Final answer:
The probability of winning the second prize in the 6/49 lottery is calculated using combinations. The resulting probability is 1/258.
Step-by-step explanation:
The subject of the question is Mathematics, and it pertains to the topic of probability in the context of a lottery game. In the 6/49 lottery, players choose 6 numbers from a set of 49. The second prize is usually won by matching five numbers plus the bonus number.
To find the probability of winning the second prize, we use the combination formula which is used to determine the number of ways to choose a subset of objects from a larger set where order does not matter. The formula for combinations is C(n, k) = n! / [k!(n-k)!] where n is the total number of objects, and k is the number of objects to be chosen. The notation '!' denotes a factorial, the product of all positive integers up to that number.
The calculation for the probability of choosing 5 correct numbers from the 49 possible numbers is C(49, 5), and since there are 44 remaining numbers from which the bonus number must be chosen, the calculation for the bonus number is C(44, 1). Thus, the probability of winning second prize is:
P(second prize) = C(49, 5) * C(44, 1) / C(49, 6)

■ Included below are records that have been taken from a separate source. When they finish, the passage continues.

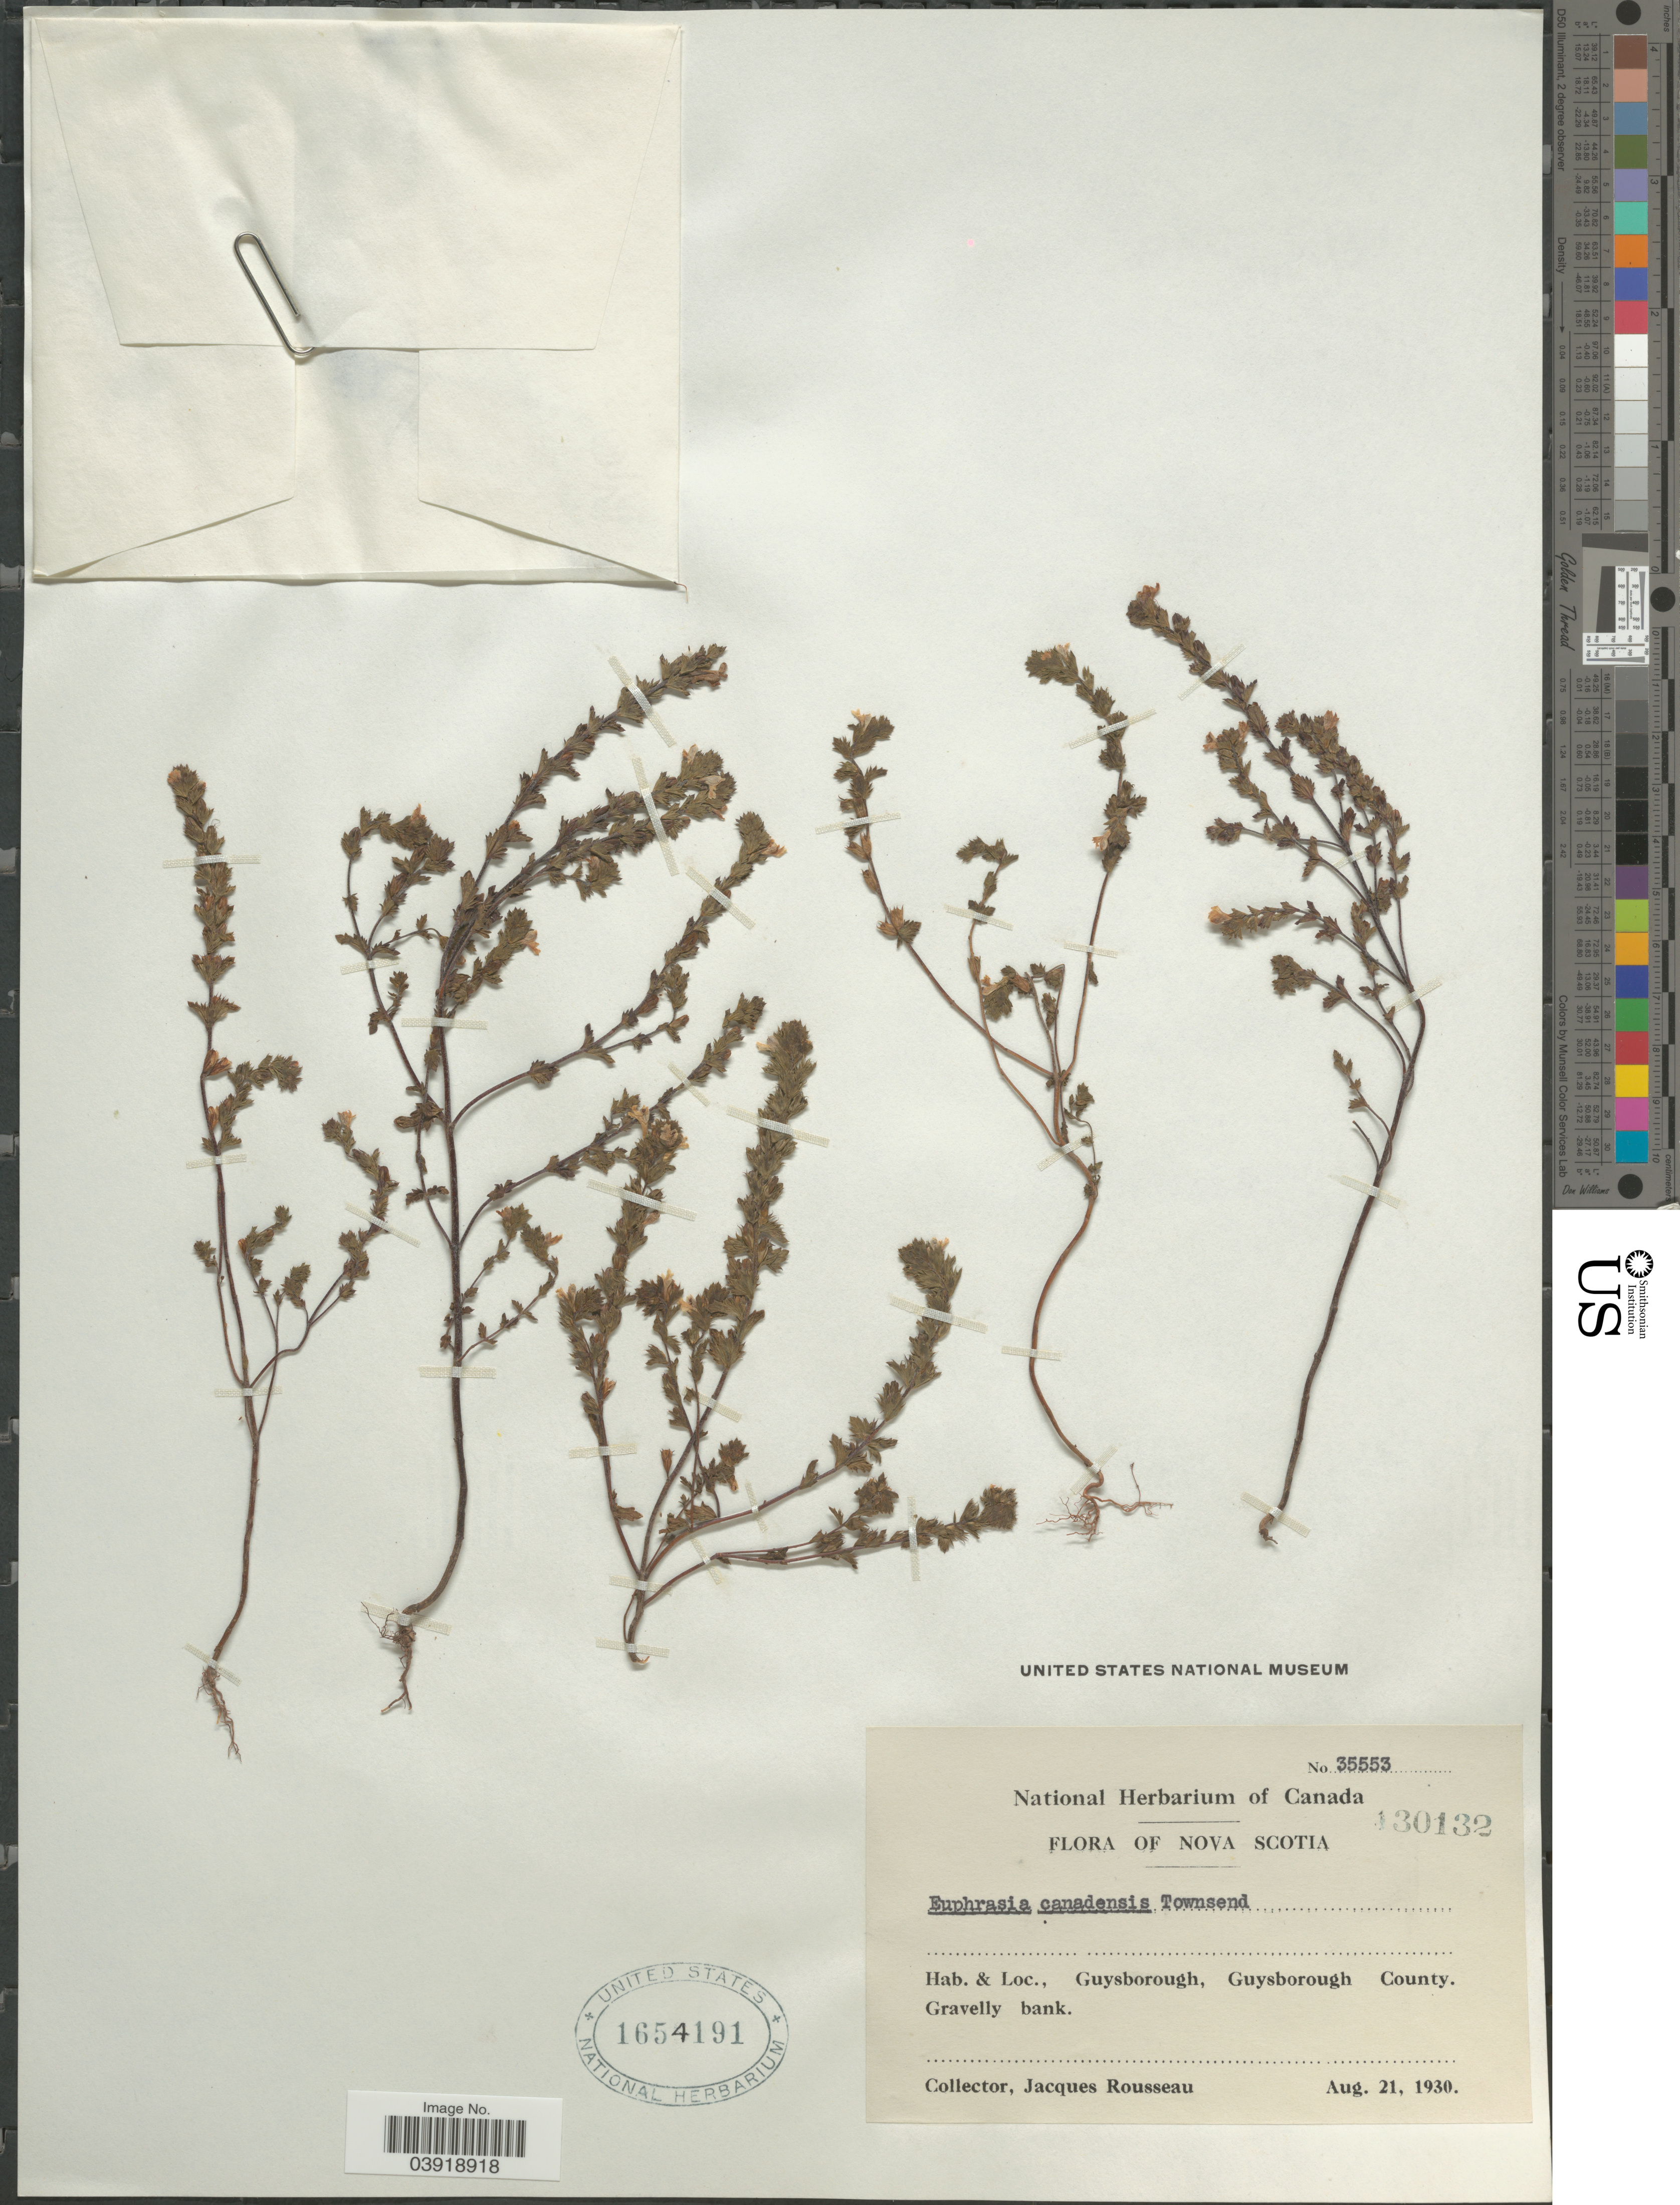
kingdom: Plantae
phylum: Tracheophyta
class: Magnoliopsida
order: Lamiales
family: Orobanchaceae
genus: Euphrasia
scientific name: Euphrasia canadensis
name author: J.F. Towns.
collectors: J. Rousseau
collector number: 35553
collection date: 1930-08-21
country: Canada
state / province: Nova Scotia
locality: Guysborough, Guysborough County.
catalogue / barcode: US 1654191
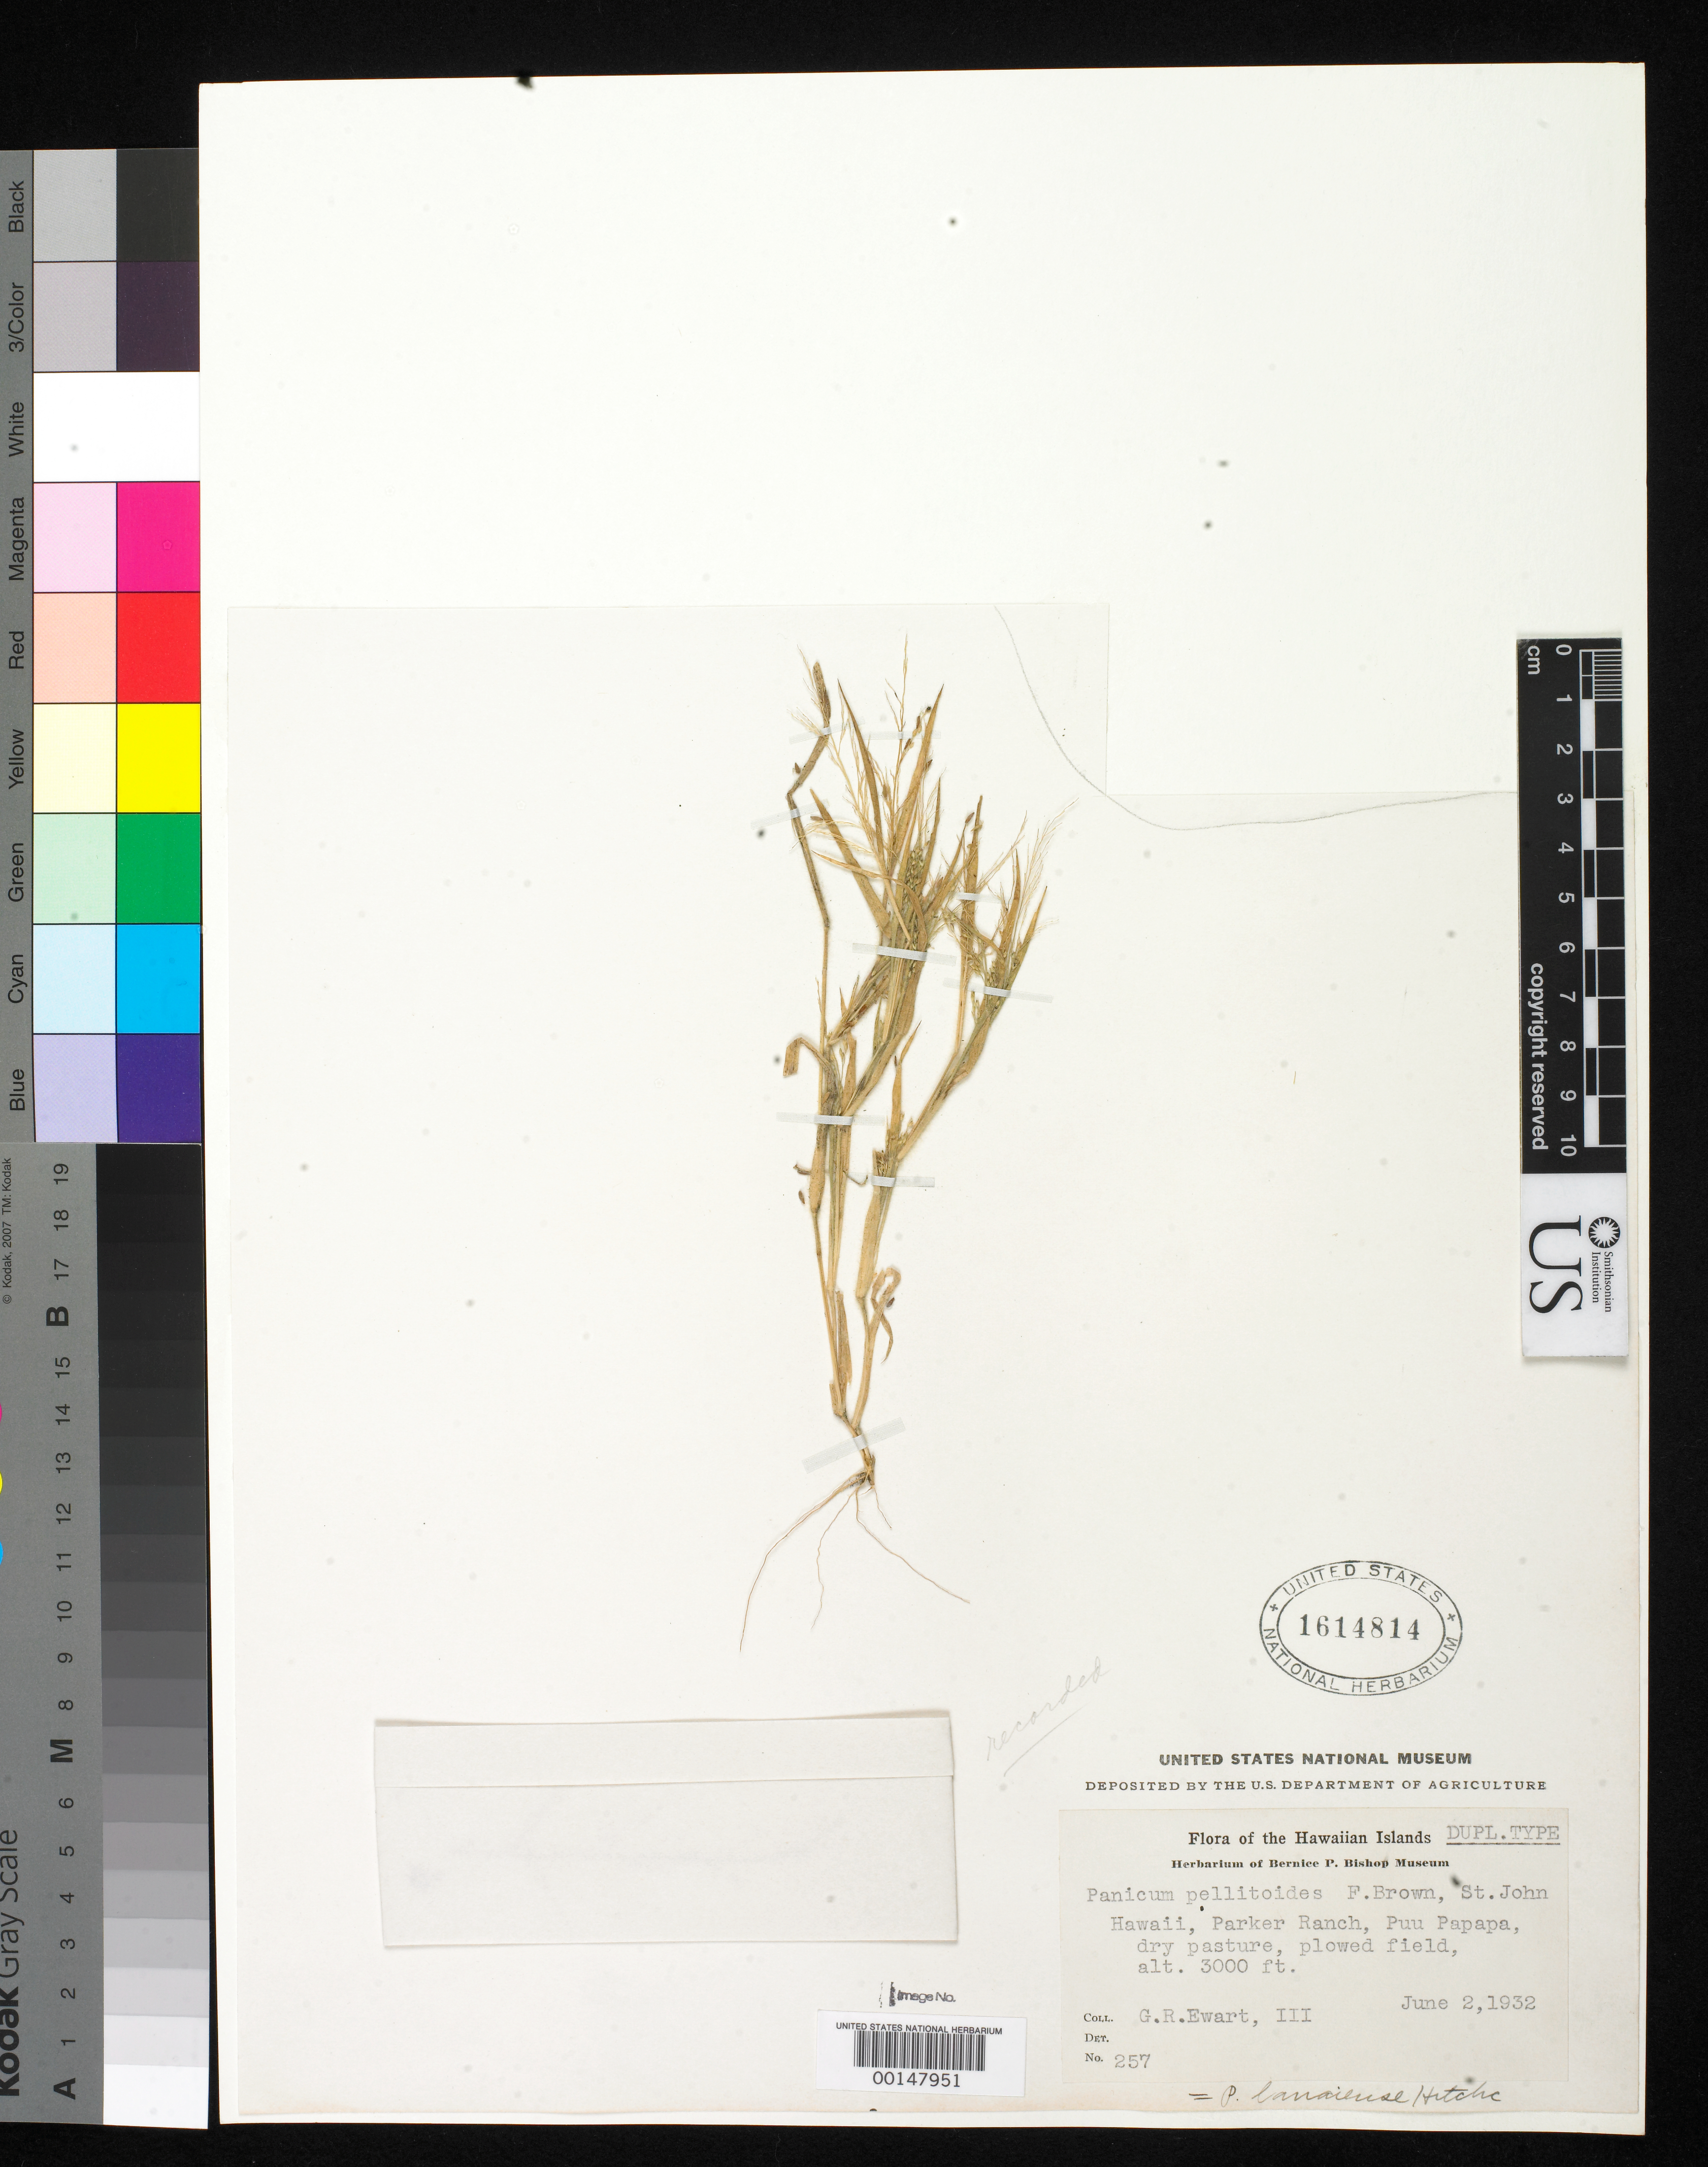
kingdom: Plantae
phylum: Tracheophyta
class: Liliopsida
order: Poales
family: Poaceae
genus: Panicum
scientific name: Panicum pellitoides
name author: F. Br. & H. St. John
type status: Isotype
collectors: G. Ewart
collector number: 257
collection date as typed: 02 Jun 1932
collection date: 1932-06-02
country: United States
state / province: Hawaii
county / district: Hawaii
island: Hawaii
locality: South Kohala, Parker Ranch, Puu Papapa; alt. 3000 Ft.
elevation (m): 914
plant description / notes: Collection date (mis?) cited as 16 June in protologue; 2 June according to specimen label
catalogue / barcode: US 1614814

Calculating the factorials and performing the combinations gives:
P(second prize) = [49! / (5! * 44!)] * [44! / (1! * 43!)] / [49! / (6! * 43!)]
= [49 * 48 * 47 * 46 * 45 / (5 * 4 * 3 * 2 * 1)] * 44 / [49 * 48 * 47 * 46 * 45 * 44 / (6 * 5 * 4 * 3 * 2 * 1)]
= 1 / (43 * 6)
Simplifying this, we get:
P(second prize) = 1 / 258
Therefore, the probability of winning the second prize in the 6/49 lottery is 1/258.